◆ **TASK REQUIREMENTS**
Every entry is to be returned exactly as it stands; the pictures are to be dropped.

---

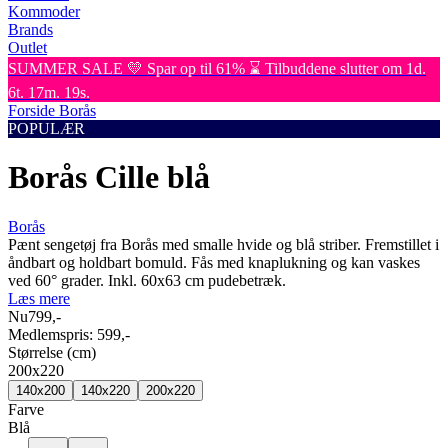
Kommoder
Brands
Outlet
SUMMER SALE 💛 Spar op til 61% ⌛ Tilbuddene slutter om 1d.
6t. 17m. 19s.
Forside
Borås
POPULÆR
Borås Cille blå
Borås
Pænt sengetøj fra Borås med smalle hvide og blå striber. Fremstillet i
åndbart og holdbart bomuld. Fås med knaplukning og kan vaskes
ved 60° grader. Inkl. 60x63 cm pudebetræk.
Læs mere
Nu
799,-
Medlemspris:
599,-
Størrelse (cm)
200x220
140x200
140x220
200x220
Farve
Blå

---

◆ **YOUR RESPONSE**
Kommoder
Brands
Outlet
SUMMER SALE 💛 Spar op til 61% ⌛ Tilbuddene slutter om 1d.
6t. 17m. 19s.
Forside
Borås
POPULÆR
Borås Cille blå
Borås
Pænt sengetøj fra Borås med smalle hvide og blå striber. Fremstillet i
åndbart og holdbart bomuld. Fås med knaplukning og kan vaskes
ved 60° grader. Inkl. 60x63 cm pudebetræk.
Læs mere
Nu
799,-
Medlemspris:
599,-
Størrelse (cm)
200x220
140x200
140x220
200x220
Farve
Blå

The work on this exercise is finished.